___ GIVEN RECORDS
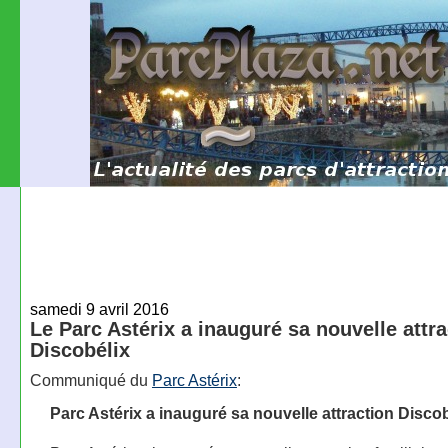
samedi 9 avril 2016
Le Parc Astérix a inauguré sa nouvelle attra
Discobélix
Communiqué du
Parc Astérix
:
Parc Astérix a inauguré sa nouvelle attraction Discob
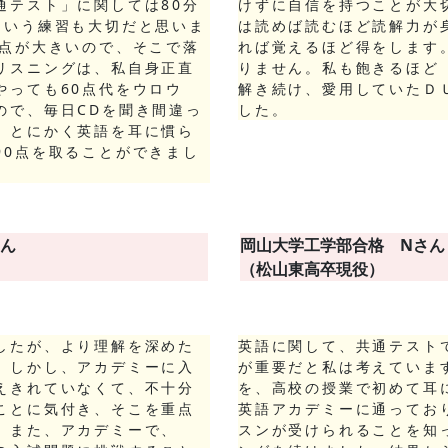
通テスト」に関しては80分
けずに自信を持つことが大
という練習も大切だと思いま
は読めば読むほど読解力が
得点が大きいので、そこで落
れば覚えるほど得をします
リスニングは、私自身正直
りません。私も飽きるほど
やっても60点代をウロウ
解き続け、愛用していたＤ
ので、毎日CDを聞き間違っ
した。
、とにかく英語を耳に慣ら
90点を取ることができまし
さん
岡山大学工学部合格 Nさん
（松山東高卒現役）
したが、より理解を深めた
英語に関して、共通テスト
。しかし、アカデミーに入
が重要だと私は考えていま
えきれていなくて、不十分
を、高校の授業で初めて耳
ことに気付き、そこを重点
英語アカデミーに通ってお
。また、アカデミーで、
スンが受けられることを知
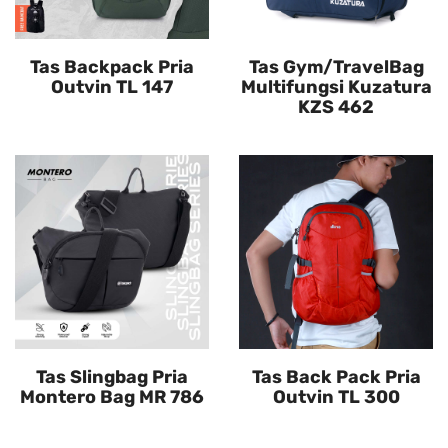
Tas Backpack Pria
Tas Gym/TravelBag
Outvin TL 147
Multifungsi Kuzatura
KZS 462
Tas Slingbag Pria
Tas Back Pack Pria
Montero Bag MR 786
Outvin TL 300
______
» **REQUIREMENT**:
Select every line in the listing above that contains the string "Pria", and treat uppercase and lowercase as different.

» **YOUR RESPONSE**:
Tas Backpack Pria
Tas Slingbag Pria
Tas Back Pack Pria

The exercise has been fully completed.